** Opening Materials provided block **

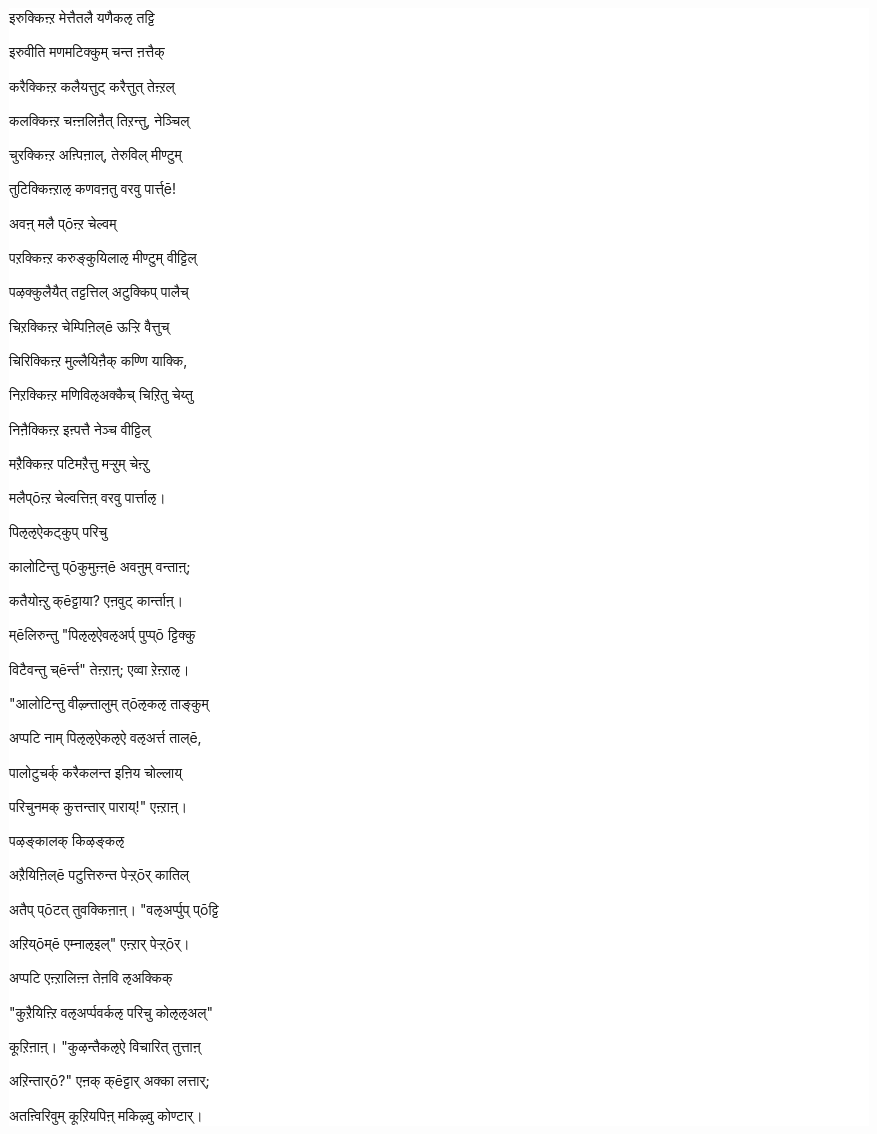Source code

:  इरुक्किऩ्ऱ मेत्तैतलै यणैकऌ तट्टि  
    
इरुवीति मणमटिक्कुम् चन्त ऩत्तैक्  
    
 करैक्किऩ्ऱ कलैयत्तुट् करैत्तुत् तेऩ्ऱल्  
    
कलक्किऩ्ऱ चऩ्ऩलिऩैत् तिऱन्तु, नेञ्चिल्  
    
 चुरक्किऩ्ऱ अऩ्पिऩाल्, तेरुविल् मीण्टुम्  
    
तुटिक्किऩ्ऱाऌ कणवऩतु वरवु पार्त्त्ē!

 अवऩ् मलै प्ōऩ्ऱ चेल्वम्

 पऱक्किऩ्ऱ करुङ्कुयिलाऌ मीण्टुम् वीट्टिल्  
    
पऴक्कुलैयैत् तट्टत्तिल् अटुक्किप् पालैच्   
    
 चिऱक्किऩ्ऱ चेम्पिऩिल्ē ऊऱ्ऱि वैत्तुच्   
    
चिरिक्किऩ्ऱ मुल्लैयिऩैक् कण्णि याक्कि,  
    
 निऱक्किऩ्ऱ मणिविऌअक्कैच् चिऱितु चेय्तु   
    
निऩैक्किऩ्ऱ इऩ्पत्तै नेञ्च वीट्टिल्   
    
 मऱैक्किऩ्ऱ पटिमऱैत्तु मऱ्ऱुम् चेऩ्ऱु  
    
मलैप्ōऩ्ऱ चेल्वत्तिऩ् वरवु पार्त्ताऌ।

 पिऌऌऐकट्कुप् परिचु

 कालोटिन्तु प्ōकुमुऩ्ऩ्ē अवऩुम् वन्ताऩ्;  
    
कतैयोऩ्ऱु क्ēट्टाया? एऩवुट् कार्न्ताऩ्।  
    
 म्ēलिरुन्तु "पिऌऌऐवऌअर्प् पुप्प्ō ट्टिक्कु  
    
विटैवन्तु च्ēर्न्त" तेऩ्ऱाऩ्; एव्वा ऱेऩ्ऱाऌ।  
    
 "आलोटिन्तु वीऴ्न्तालुम् त्ōऌकऌ ताङ्कुम्  
    
अप्पटि नाम् पिऌऌऐकऌऐ वऌअर्त्त ताल्ē,  
    
 पालोटुचर्क् करैकलन्त इऩिय चोल्लाय्  
    
परिचुनमक् कुत्तन्तार् पाराय्!" एऩ्ऱाऩ्।

 पऴङ्कालक् किऴङ्कऌ

 अऱैयिऩिल्ē पटुत्तिरुन्त पेऱ्ऱ्ōर् कातिल्  
    
अतैप् प्ōटत् तुवक्किऩाऩ्। "वऌअर्प्पुप् प्ōट्टि  
    
 अऱिय्ōम्ē एम्नाऌइल्" एऩ्ऱार् पेऱ्ऱ्ōर्।  
    
अप्पटि एऩ्ऱालिऩ्ऩ तेऩवि ऌअक्किक्  
    
 "कुऱैयिऩ्ऱि वऌअर्प्पवर्कऌ परिचु कोऌऌअल्"  
    
कूऱिऩाऩ्। "कुऴन्तैकऌऐ विचारित् तुत्ताऩ्  
    
 अऱिन्तार्ō?" एऩक् क्ēट्टार् अक्का लत्तार्;  
    
अतऩ्विरिवुम् कूऱियपिऩ् मकिऴ्वु कोण्टार्।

** Closing Materials provided block **

Work to complete >> An exact reproduction of all the records is required, with no pictures included.

Result of the exercise >>
Source code

:  इरुक्किऩ्ऱ मेत्तैतलै यणैकऌ तट्टि  
    
इरुवीति मणमटिक्कुम् चन्त ऩत्तैक्  
    
 करैक्किऩ्ऱ कलैयत्तुट् करैत्तुत् तेऩ्ऱल्  
    
कलक्किऩ्ऱ चऩ्ऩलिऩैत् तिऱन्तु, नेञ्चिल्  
    
 चुरक्किऩ्ऱ अऩ्पिऩाल्, तेरुविल् मीण्टुम्  
    
तुटिक्किऩ्ऱाऌ कणवऩतु वरवु पार्त्त्ē!

 अवऩ् मलै प्ōऩ्ऱ चेल्वम्

 पऱक्किऩ्ऱ करुङ्कुयिलाऌ मीण्टुम् वीट्टिल्  
    
पऴक्कुलैयैत् तट्टत्तिल् अटुक्किप् पालैच्   
    
 चिऱक्किऩ्ऱ चेम्पिऩिल्ē ऊऱ्ऱि वैत्तुच्   
    
चिरिक्किऩ्ऱ मुल्लैयिऩैक् कण्णि याक्कि,  
    
 निऱक्किऩ्ऱ मणिविऌअक्कैच् चिऱितु चेय्तु   
    
निऩैक्किऩ्ऱ इऩ्पत्तै नेञ्च वीट्टिल्   
    
 मऱैक्किऩ्ऱ पटिमऱैत्तु मऱ्ऱुम् चेऩ्ऱु  
    
मलैप्ōऩ्ऱ चेल्वत्तिऩ् वरवु पार्त्ताऌ।

 पिऌऌऐकट्कुप् परिचु

 कालोटिन्तु प्ōकुमुऩ्ऩ्ē अवऩुम् वन्ताऩ्;  
    
कतैयोऩ्ऱु क्ēट्टाया? एऩवुट् कार्न्ताऩ्।  
    
 म्ēलिरुन्तु "पिऌऌऐवऌअर्प् पुप्प्ō ट्टिक्कु  
    
विटैवन्तु च्ēर्न्त" तेऩ्ऱाऩ्; एव्वा ऱेऩ्ऱाऌ।  
    
 "आलोटिन्तु वीऴ्न्तालुम् त्ōऌकऌ ताङ्कुम्  
    
अप्पटि नाम् पिऌऌऐकऌऐ वऌअर्त्त ताल्ē,  
    
 पालोटुचर्क् करैकलन्त इऩिय चोल्लाय्  
    
परिचुनमक् कुत्तन्तार् पाराय्!" एऩ्ऱाऩ्।

 पऴङ्कालक् किऴङ्कऌ

 अऱैयिऩिल्ē पटुत्तिरुन्त पेऱ्ऱ्ōर् कातिल्  
    
अतैप् प्ōटत् तुवक्किऩाऩ्। "वऌअर्प्पुप् प्ōट्टि  
    
 अऱिय्ōम्ē एम्नाऌइल्" एऩ्ऱार् पेऱ्ऱ्ōर्।  
    
अप्पटि एऩ्ऱालिऩ्ऩ तेऩवि ऌअक्किक्  
    
 "कुऱैयिऩ्ऱि वऌअर्प्पवर्कऌ परिचु कोऌऌअल्"  
    
कूऱिऩाऩ्। "कुऴन्तैकऌऐ विचारित् तुत्ताऩ्  
    
 अऱिन्तार्ō?" एऩक् क्ēट्टार् अक्का लत्तार्;  
    
अतऩ्विरिवुम् कूऱियपिऩ् मकिऴ्वु कोण्टार्।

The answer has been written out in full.